You can put forth an argument that the word "halal" is kind-of like "kosher", and that "halal" meat should be treated according to the strictures and scriptures. But that's why every system of law is going to have its trademarks.

Hey, now that's a good question: Is there provision in the xeerai to protect the names of goods and services? The problem of identifying things for sale doesn't go away simply because you revere the Prophet, and Islamic civilization has had markets since about ten seconds after Islam was founded.

Russ Nelson [sig@russnelson.com]

Dear Neil,

Vic Koman also pointed out that we aren't likely to get into space from this country if we obey the laws that otherwise prevent us from engaging in trade and otherwise minding our own business. In fact, his hero in _Kings of the High Frontier_ makes a number of trips to Kismayo in Somalia before launching a space station from there.

(I happen to know the people who own the land on the equator in Somalia if anyone wants to short circuit the arduous path to space.)

World War Two was a fight over which form of state socialism would triumph. The Moon race was a fight over which form of state socialism would plant a flag on the Moon first. In both cases, the fact that "our side" won does nothing to forward our individual liberty.

Two people are inarguably stronger than one. One man with a gun is able to hold two people at bay, or kill both of them in a few seconds time. Which point tends to emphasize your ideas about keeping and bearing arms.

Is intelligence additive? Probably not. But, cooperation tends to be both economically and biologically useful.

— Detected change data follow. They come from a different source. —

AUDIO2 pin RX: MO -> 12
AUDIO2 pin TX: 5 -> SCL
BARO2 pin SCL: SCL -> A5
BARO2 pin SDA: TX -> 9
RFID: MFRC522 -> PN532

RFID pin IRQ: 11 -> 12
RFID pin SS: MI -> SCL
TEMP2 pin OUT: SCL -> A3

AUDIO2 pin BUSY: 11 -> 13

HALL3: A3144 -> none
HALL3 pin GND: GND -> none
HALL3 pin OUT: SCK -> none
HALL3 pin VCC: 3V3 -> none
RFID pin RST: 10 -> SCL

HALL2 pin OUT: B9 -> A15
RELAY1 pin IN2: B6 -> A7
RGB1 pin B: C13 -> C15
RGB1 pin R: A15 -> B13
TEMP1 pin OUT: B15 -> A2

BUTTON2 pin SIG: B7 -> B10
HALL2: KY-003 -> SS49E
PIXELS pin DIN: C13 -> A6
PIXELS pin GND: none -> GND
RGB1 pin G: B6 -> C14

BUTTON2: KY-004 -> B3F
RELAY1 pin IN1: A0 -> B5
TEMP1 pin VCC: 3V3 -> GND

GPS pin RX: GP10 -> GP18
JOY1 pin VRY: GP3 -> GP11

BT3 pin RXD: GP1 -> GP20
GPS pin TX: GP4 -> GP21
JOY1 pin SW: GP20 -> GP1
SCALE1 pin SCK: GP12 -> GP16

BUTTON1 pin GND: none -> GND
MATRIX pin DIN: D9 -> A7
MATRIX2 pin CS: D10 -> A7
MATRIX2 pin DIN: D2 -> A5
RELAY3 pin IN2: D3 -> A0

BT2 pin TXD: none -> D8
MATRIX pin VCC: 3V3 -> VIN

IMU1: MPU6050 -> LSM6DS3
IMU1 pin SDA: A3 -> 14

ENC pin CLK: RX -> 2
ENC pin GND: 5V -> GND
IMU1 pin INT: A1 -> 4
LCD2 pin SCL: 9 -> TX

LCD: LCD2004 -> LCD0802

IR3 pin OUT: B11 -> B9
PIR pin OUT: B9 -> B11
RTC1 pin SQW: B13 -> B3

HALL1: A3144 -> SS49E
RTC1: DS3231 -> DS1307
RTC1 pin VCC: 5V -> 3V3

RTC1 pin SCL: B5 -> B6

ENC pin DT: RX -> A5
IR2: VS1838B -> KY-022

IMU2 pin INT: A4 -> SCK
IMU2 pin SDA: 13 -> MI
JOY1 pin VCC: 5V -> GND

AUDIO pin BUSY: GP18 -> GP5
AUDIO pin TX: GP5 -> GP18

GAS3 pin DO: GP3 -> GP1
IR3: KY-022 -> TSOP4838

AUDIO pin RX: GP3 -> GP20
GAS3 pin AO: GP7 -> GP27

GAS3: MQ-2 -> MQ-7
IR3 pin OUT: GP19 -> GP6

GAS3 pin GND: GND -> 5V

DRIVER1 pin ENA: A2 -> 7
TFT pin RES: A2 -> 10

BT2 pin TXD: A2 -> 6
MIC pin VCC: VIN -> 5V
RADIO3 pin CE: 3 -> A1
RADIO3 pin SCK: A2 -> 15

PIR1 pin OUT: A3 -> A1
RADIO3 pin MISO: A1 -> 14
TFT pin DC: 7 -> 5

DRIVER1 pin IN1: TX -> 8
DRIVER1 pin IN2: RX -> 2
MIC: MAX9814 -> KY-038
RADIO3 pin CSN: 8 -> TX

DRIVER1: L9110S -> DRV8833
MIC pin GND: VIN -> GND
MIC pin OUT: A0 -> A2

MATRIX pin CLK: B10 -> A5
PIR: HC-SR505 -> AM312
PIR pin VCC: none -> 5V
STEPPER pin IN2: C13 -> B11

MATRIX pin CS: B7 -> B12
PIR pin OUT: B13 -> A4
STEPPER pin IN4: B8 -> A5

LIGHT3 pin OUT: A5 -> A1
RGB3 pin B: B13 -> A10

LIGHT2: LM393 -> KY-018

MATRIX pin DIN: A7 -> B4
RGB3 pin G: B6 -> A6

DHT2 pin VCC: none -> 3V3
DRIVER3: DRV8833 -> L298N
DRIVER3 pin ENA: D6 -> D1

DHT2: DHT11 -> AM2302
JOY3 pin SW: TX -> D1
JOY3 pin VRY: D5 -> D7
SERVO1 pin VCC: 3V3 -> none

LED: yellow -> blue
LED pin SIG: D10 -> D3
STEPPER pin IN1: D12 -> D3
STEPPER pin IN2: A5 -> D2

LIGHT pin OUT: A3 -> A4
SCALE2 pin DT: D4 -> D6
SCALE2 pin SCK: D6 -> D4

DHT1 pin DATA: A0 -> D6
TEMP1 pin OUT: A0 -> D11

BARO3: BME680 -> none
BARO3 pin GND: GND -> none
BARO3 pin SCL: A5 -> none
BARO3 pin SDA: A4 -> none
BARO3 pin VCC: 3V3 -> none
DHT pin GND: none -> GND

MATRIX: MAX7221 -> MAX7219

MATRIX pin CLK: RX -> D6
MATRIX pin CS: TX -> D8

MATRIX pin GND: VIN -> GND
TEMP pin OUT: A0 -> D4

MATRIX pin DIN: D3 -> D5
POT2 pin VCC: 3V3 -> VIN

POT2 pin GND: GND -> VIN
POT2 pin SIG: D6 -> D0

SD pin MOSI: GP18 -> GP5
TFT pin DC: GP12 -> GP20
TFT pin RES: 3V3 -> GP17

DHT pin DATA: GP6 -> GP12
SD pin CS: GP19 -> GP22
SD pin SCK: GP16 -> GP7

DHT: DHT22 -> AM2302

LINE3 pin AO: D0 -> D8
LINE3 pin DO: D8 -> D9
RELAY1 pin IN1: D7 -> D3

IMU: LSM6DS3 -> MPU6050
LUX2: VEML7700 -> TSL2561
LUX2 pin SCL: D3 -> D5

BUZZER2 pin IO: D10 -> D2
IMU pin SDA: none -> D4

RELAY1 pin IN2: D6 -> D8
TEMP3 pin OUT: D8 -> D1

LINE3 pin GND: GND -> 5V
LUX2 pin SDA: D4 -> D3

In any event, individuals are smart enough to know that until flight crews, cabin crews, and passengers are free to carry arms, flying is a dangerous way to travel. So, air travel is down by more than 25% from six months ago.

As you may know, I've always wanted to go dancing on the Moon. I wouldn't mind seeing Saturn's rings, or, to further quote Diana Gallagher, hear Jupiter sing.

But, the fact of the matter is that the socialists and their security apparatus stand in the way. Either we have to be smart enough to get around them, or we have to kill them, or both.

I'm not sanguine about the survival of "this country." As I've written in your e-zine recently, I think the USA died a long time ago. So, I'm not particularly upset by Jason Sorens's idea of splitting off one or more states into a new country. I have also found a large number of people with strong interests in creating new countries in various parts of the world.

Most of all, I think there is a good reason to suspect that without the wealth needed to get into space, even if we are willing to break the laws, we won't get it done in our life time. Your life time or mine.

Which is why I spend quite a bit of my time working on ventures like Gold Barter Holdings.